I have no idea how to hunt down this bug, nor what might be causing it.

In code

I am sure the problems happens before main since printing something (with cout or printf) has no effect, same for using a signal handler, signal(SIGSEGV, &handle);

asan is part of it

Without asan the SEGV does not happen. (I have tried 50~ times and the program started correctly every time)

gdb

Using gdb with the program compiled with asan and ASLR turned off caused the SIGSEGV and the automatic catch

assembly instruction of the problem

Given the strange pattern of addresses that the problem happens on I tried using a watchpoint on any $pc ending with 38f (watch ((size_t)$pc & 0xfff) == 0x38f). The watchpoint works, the address in question is contained in a libc function (do_lookup_x or similar) that is seemingly called thousands of times, before the main begins, making debugging this way practically a nightmare.

The question

I would like to ask if anybody has any idea on how to get more information out of asan, gdb, or any other tool, because at this moment I do not have enough information to know where the problem happens or even if the problem is mine or not.


Updates

@marekR and @eljay suggested some kind of symbol collision with some glibc function / names. Most of my definitions are enclosed in a namespace (thus also name mangled) and the only functions generic enough to collide with some other name are init(), loop(), and terminate(). Changing their name did not solve the issue

Following @ÖöTiib suggestion i tested my git history with git bisect, this problem present itself since the first commit, back in 2019, this means that it might have gone unnoticed all of this time, (I'm the only working on this project but seems unlikely), this is a combination of factors local to my machine, or something else


Solution

  • Thanks to @EmployedRussian I was capable of track down the bug origin. Since this was the point of this question I'd close this Post.
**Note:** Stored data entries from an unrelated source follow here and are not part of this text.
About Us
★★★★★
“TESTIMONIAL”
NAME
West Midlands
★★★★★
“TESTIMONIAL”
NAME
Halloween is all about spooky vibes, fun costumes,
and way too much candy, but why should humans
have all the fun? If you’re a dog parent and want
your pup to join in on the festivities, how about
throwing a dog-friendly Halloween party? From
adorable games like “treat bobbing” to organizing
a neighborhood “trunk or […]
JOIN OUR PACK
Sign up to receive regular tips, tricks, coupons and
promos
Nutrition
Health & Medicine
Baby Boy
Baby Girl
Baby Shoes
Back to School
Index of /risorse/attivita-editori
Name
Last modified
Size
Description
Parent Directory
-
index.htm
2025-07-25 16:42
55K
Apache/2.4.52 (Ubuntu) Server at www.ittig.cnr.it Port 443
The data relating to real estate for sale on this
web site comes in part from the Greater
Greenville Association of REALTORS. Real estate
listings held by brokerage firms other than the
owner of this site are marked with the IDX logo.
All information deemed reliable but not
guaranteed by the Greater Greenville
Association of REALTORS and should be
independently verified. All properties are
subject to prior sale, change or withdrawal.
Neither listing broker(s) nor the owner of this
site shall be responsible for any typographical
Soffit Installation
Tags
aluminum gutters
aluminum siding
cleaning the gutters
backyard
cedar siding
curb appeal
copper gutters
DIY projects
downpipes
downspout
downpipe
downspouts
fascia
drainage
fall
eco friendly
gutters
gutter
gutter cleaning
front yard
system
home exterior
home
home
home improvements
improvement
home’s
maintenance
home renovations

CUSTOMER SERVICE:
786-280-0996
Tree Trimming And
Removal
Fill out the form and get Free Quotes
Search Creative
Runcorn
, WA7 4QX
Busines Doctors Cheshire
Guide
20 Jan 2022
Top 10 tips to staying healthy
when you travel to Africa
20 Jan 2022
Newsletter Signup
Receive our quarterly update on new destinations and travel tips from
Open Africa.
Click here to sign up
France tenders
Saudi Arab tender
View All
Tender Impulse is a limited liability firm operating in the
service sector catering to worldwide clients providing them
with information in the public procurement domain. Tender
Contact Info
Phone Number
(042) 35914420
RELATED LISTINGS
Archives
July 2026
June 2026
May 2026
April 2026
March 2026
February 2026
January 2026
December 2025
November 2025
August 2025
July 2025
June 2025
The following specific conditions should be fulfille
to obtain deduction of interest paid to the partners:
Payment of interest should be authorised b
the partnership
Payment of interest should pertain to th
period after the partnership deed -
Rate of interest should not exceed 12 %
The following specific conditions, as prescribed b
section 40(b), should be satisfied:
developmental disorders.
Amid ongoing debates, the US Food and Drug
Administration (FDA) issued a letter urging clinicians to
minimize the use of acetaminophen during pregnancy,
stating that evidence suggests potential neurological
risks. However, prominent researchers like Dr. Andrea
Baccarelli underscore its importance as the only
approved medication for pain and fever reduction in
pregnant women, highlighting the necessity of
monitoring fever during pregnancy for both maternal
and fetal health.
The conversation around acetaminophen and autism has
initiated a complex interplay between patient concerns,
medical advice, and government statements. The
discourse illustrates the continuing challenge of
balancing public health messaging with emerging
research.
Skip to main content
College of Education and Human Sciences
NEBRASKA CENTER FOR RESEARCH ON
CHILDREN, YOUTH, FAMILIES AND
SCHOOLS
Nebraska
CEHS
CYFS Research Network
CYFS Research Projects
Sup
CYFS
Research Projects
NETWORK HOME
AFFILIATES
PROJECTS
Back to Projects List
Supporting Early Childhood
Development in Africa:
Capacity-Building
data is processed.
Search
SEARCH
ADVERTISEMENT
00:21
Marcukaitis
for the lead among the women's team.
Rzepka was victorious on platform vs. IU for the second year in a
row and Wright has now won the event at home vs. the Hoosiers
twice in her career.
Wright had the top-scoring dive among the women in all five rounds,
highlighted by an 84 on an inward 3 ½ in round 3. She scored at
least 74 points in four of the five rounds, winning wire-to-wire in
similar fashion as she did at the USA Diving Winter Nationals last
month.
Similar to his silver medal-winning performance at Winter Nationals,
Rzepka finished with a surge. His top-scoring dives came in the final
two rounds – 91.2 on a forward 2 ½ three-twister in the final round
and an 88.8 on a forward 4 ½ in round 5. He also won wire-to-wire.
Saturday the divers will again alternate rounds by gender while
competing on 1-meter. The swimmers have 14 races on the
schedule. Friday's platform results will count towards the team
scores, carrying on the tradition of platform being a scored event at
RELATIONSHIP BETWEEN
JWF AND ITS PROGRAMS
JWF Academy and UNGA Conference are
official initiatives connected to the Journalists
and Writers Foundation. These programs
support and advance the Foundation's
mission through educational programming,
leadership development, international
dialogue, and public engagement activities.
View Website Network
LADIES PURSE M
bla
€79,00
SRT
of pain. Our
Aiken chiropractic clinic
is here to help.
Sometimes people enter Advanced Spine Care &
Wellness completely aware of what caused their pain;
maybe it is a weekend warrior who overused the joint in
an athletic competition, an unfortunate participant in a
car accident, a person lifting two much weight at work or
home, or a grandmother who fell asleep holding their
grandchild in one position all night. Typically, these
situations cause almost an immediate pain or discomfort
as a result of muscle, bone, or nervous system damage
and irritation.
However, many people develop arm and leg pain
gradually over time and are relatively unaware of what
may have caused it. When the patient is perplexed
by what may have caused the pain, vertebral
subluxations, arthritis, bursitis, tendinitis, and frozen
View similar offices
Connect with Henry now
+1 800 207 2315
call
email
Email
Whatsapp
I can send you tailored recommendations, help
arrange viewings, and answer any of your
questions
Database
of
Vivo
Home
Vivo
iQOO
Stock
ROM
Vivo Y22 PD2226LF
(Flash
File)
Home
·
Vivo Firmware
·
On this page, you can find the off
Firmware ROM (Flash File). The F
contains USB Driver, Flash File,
    I will try to solve the bug myself and, in case, open another question / bug tracker on asan if I'm not capable.

    I any case thank you for helping me.

    For anyone interested, compiling the binary with -fsanitize=address and running it under gdb with set disable-radomization off can cause the SIGSEGV, gdb should catch it automatically.

    I'd consider this question closed.